Luego de evitar el juicio oral y público y haberle concedido la probation en la causa penal, la cuestionada jueza Parrilli sufrió un duro revés. Es que por siete votos contra dos, el Consejo de la Magistratura porteño dispuso enviarla a juicio político en el expediente caratulado “SCD s/denuncia efectuada por el Ministro de Justicia y Seguridad de la CABA”.
Durante una sesión extraordinario, que se extendió por más de tres horas, los consejeros Liliana Blasi, Nelida Daniele, Julio De Giovanni, Eugenio Cozzi, María Teresa Moya y Gabriel Vega, y Mauricio Devoto, este último presidente del organismo, votaron a favor de enviar a juicio político a la jueza.
Por su parte, los consejeros Horacio Corti y Juan Pablo Mas Velez se pronunciaron a favor de aplicarle una sanción disciplinaria.
Ahora, el próximo viernes se sorteará quienes integrarán el Jurado de Enjuiciamiento, conformado por tres abogados de la matrícula, tres legisladores en ejercicio y tres jueces, uno de ellos del Tribunal Superior de Justicia (TSJ) porteño y quien presidirá dicho Tribunal. Una vez integrado, el Jury decidirá si suspende en sus funciones a Parrilli.

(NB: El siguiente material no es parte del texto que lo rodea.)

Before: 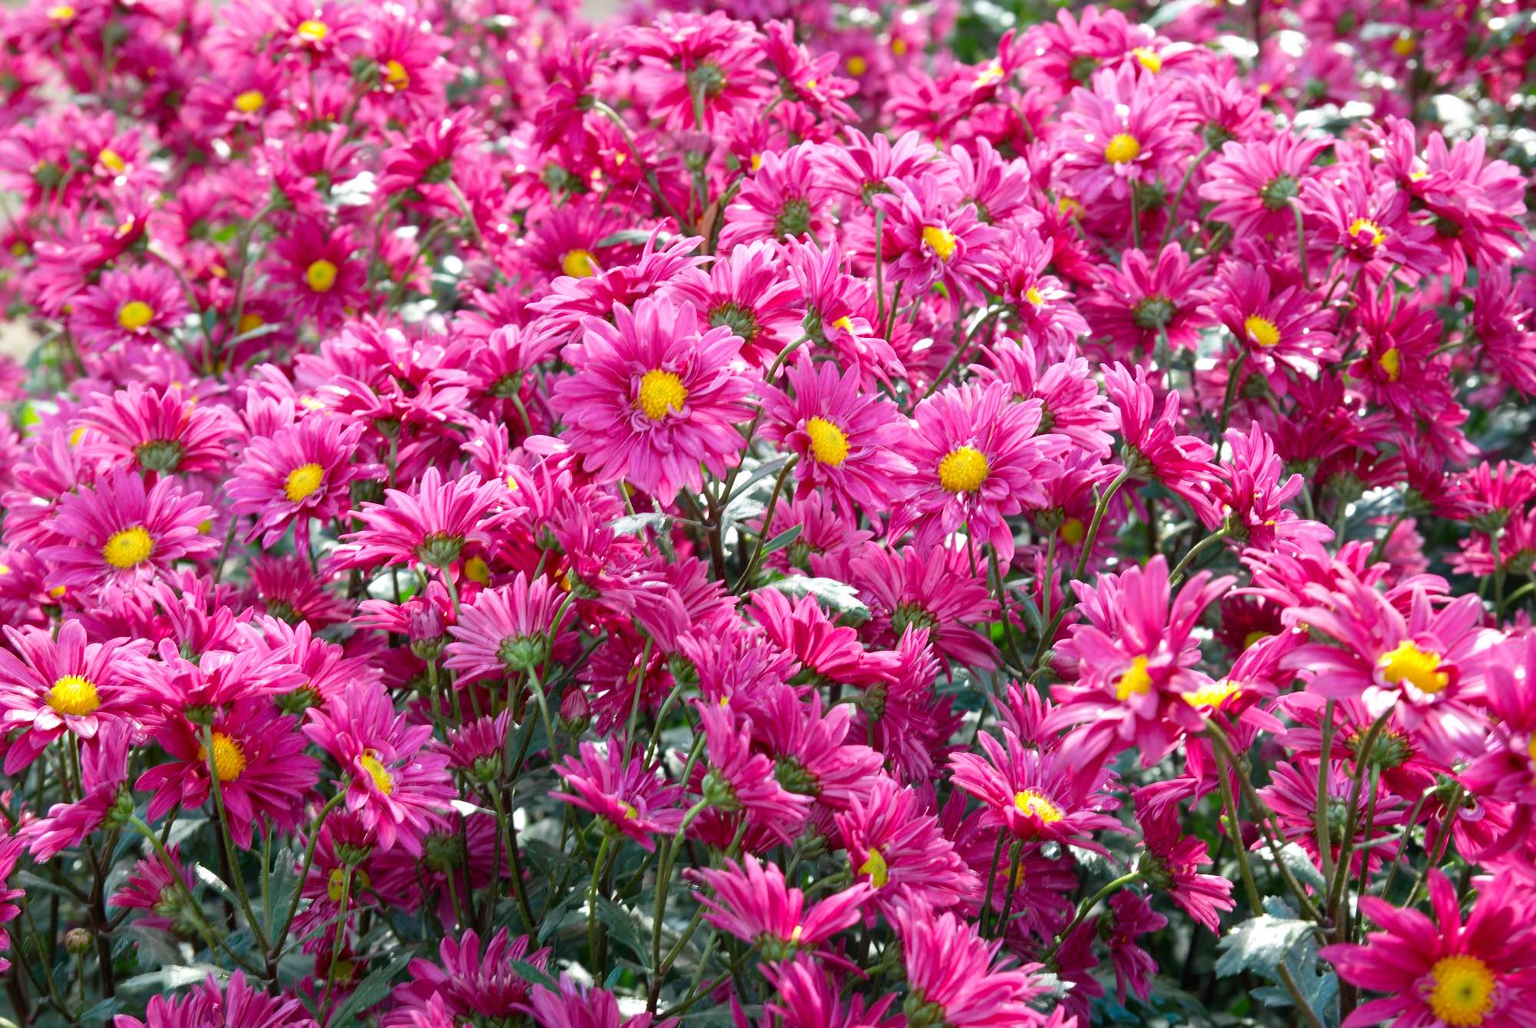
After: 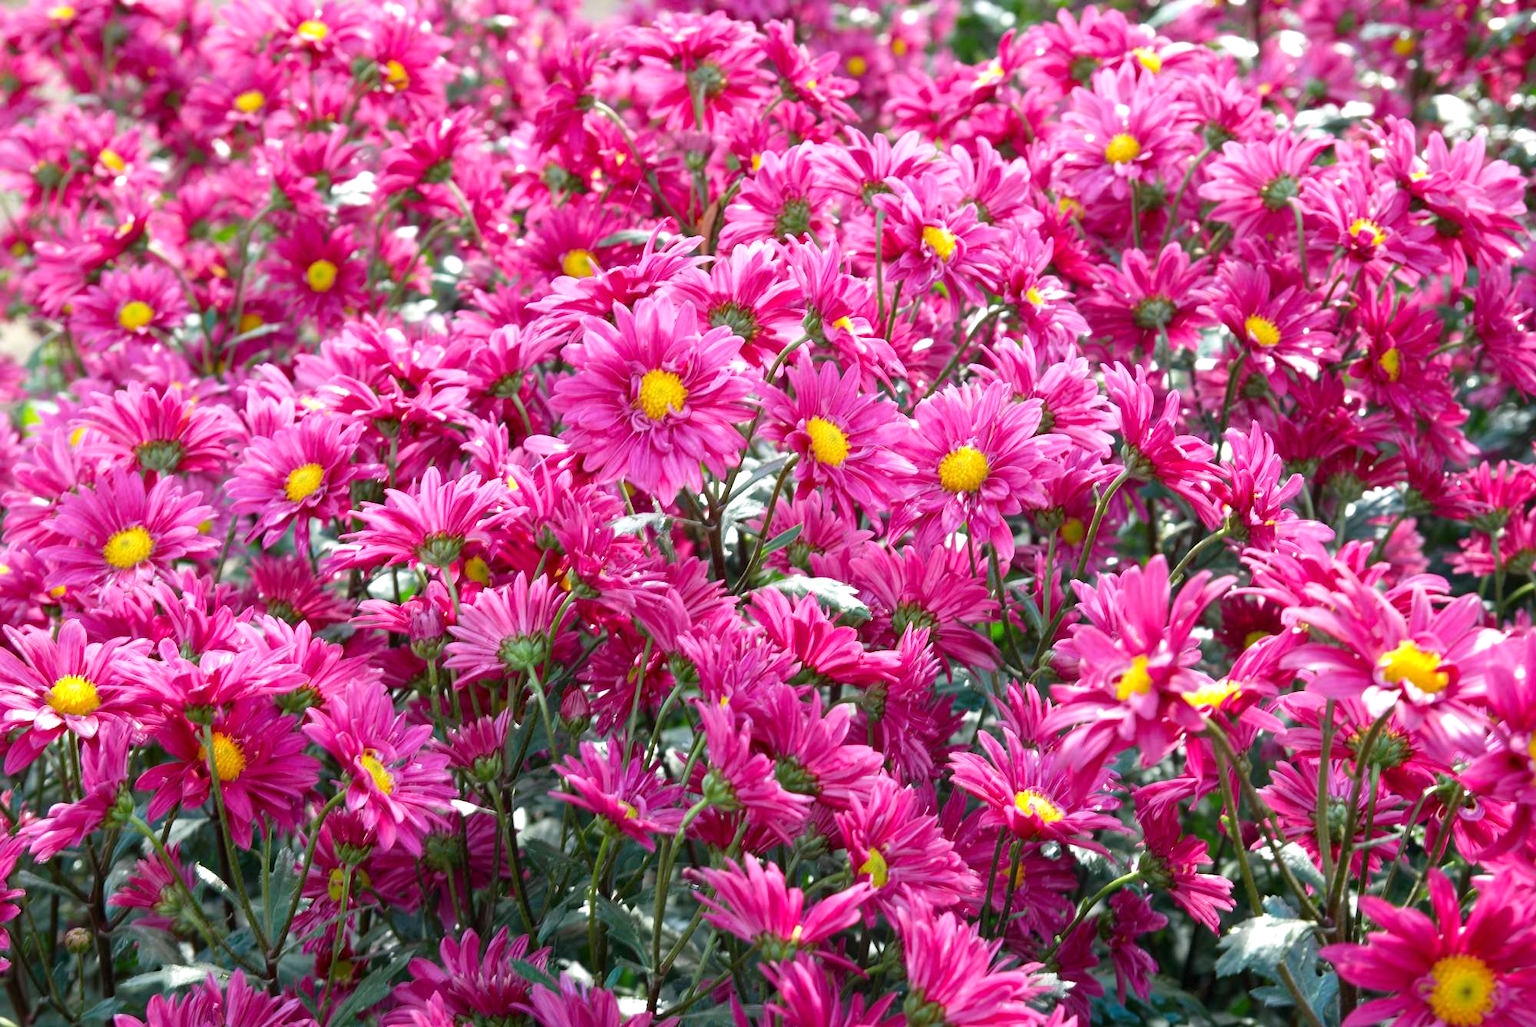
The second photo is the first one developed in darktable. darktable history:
exposure: exposure 0.162 EV, compensate exposure bias true, compensate highlight preservation false
base curve: preserve colors none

Luego, una vez constituido el jurado, el Consejo tiene un plazo de cinco días para presentar la acusación contra la jueza Parrilli. Para dicha función, fue votado el consejero y presidente de la Comisión de Acusación y Disciplina, Gabriel Vega.
Al ser presentada formalmente la acusación, el Jury contará con un plazo máximo de 90 días para expedirse y resolver si remueve de su cargo a Parrilli.
Las actuaciones contra Parrilli en el Consejo se iniciaron tras una presentación efectuada por el mismísimo ministro de Justicia y Seguridad, Guillermo Montenegro, quien paralelamente la denunció ante la Justicia.
Tras ello, los tres consejeros que integran la Comisión de Disciplina y Acusación se pronunciaron en forma unánime por enviar a Parrilli a juicio político, dictamen que hoy fue avalado por la mayoría del Plenario.
En el día de ayer, el juez en lo Penal, Contravencional y de Faltas Norberto Circo le concedió la probation a Parrilli, y así evitó ir a juicio oral y público, aunque dicha resolución –según adelantaron las fuentes – será apelada por el fiscal Angel Carestía.
La probation consiste en realizar durante un año y medio tareas comunitarias no remunerativas en Caritas – por cuatro horas semanales- y abstenerse de conducir vehículos por el mismo plazo.
Además, el juez consideró apropiada la oferta pecuniaria hecha por Parrilli de indemnizar con 5 mil pesos a cada una de las empleadas (Rocío Gómez Y María Itatí Albe), quienes fueron víctimas del maltrato por parte de la magistrada.